Monday, June 1, 2009

Episode #43: Users & Groups

Ed rushes in:

Here's an easy one that I use all the time when analyzing a system. When auditing a box or investigating a compromised system, I often want to double check which groups are defined locally, along with the membership of each group. I especially focus on who is in the admin group. We can dump a list of groups as follows:

C:\> net localgroup

Then, we can check the accounts associated with each group using:

C:\> net localgroup [groupname]

That's all well and good, but how can we get all of this information at one time? We could use a FOR /F loop to iterate on the output of our first command (group names) showing the membership (user names). Put it all together, and you have:

C:\> for /F "skip=4 delims=*" %i in ('net localgroup ^| find /v
"The command completed successfully"') do @net localgroup "%i"

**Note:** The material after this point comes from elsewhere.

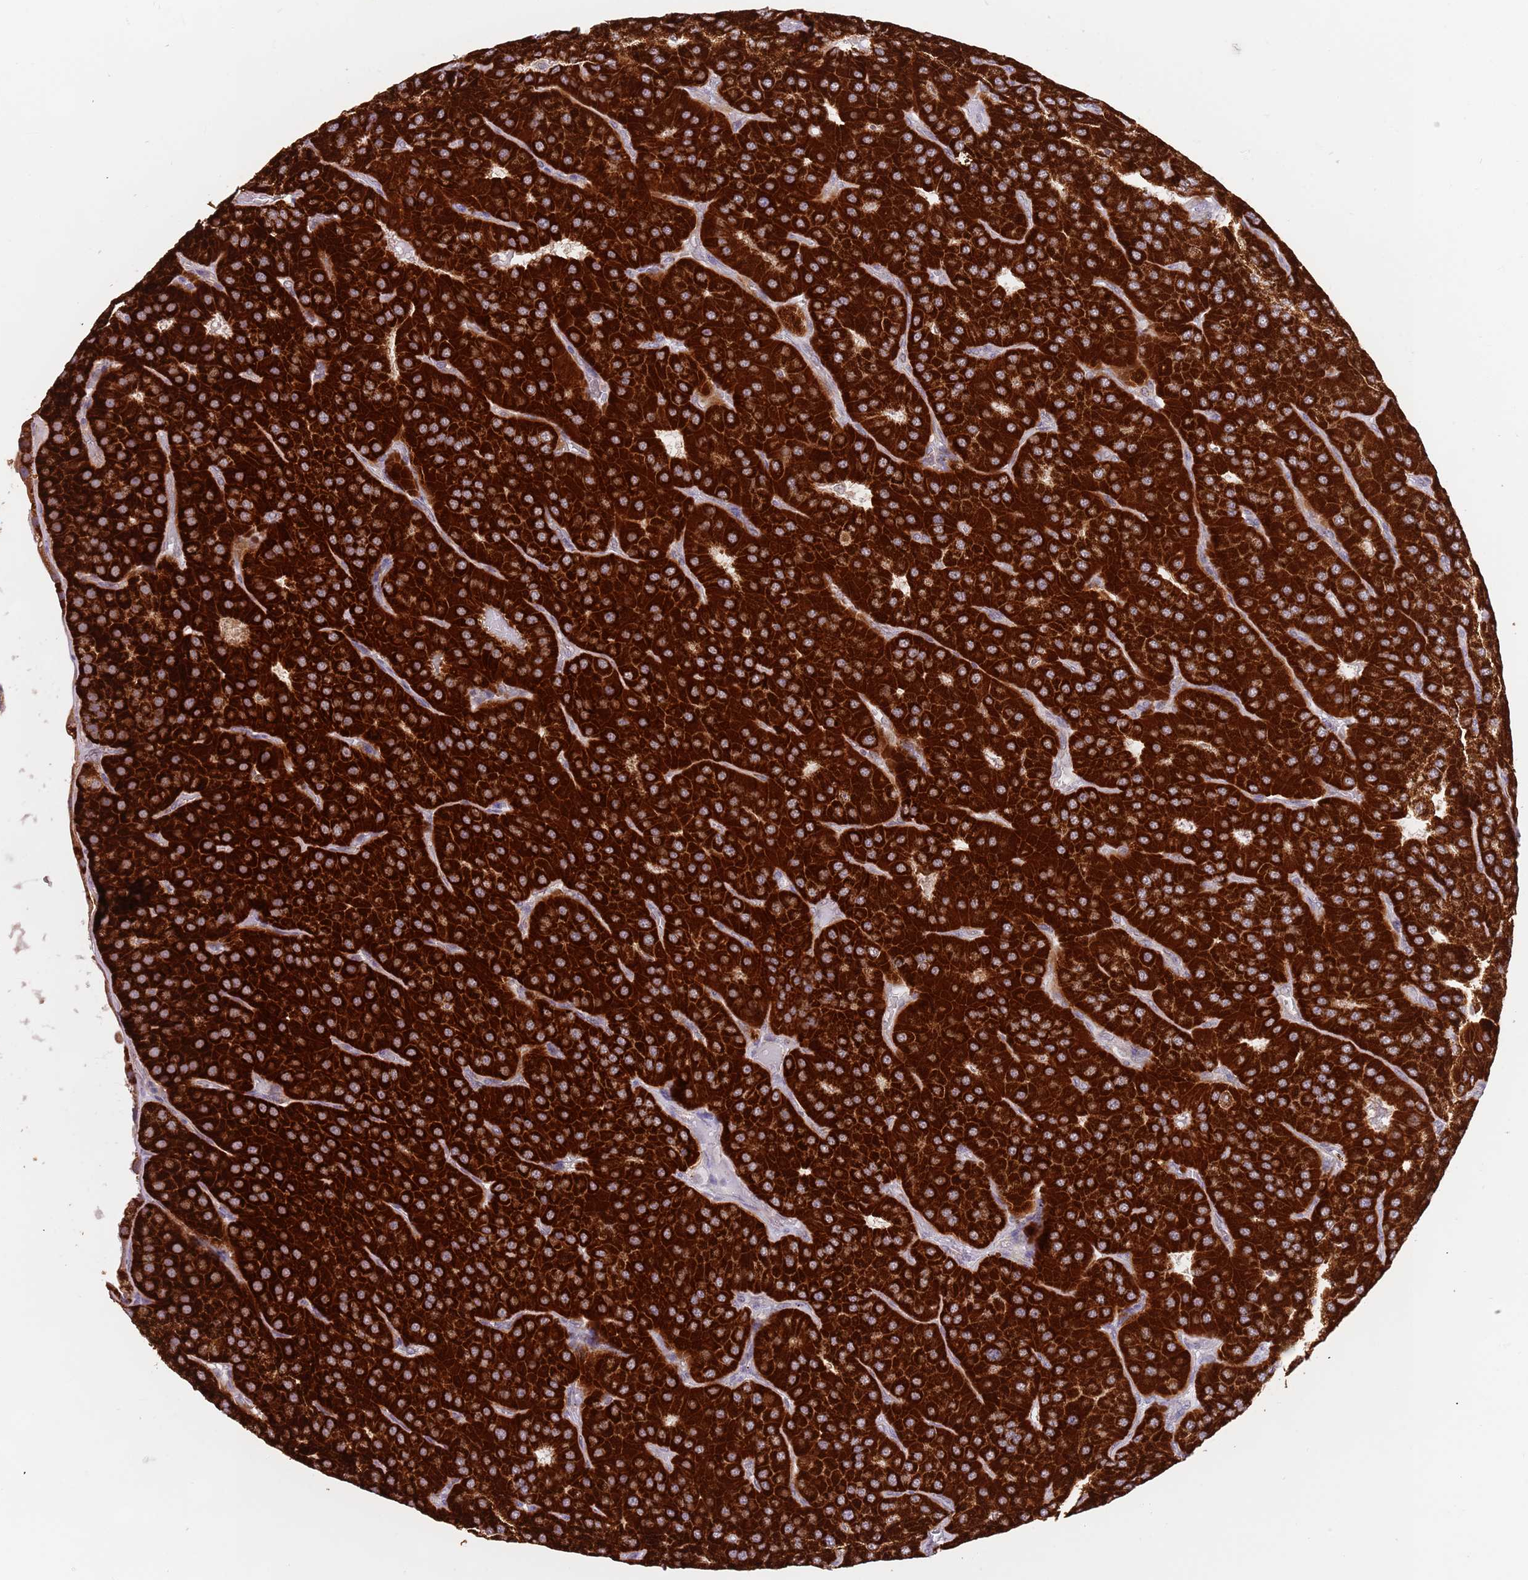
{"staining": {"intensity": "strong", "quantity": ">75%", "location": "cytoplasmic/membranous"}, "tissue": "parathyroid gland", "cell_type": "Glandular cells", "image_type": "normal", "snomed": [{"axis": "morphology", "description": "Normal tissue, NOS"}, {"axis": "morphology", "description": "Adenoma, NOS"}, {"axis": "topography", "description": "Parathyroid gland"}], "caption": "Protein expression analysis of benign parathyroid gland shows strong cytoplasmic/membranous positivity in about >75% of glandular cells.", "gene": "UQCC3", "patient": {"sex": "female", "age": 86}}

Here, I'm using a for /F loop to parse through the output of "net localgroup". I filter (find) through the output of that command to choose lines that do not have (/v) the annoying "The command completed successfully" output. Otherwise, I'd get errors. I define some custom parsing in my FOR /F loop to skip the first 4 lines of cruft, and set a delimeter of * to remove that garbage that Microsoft prepends to each group name. BTW, what's with Microsoft making the output of their commands so ugly? Why do we have to parse all this garbage? How about they make the output useful as is? Oh well... Anyway, once I've parsed the output of "net localgroup" to get a group list, I push the output through "net localgroup" again to get a list of members.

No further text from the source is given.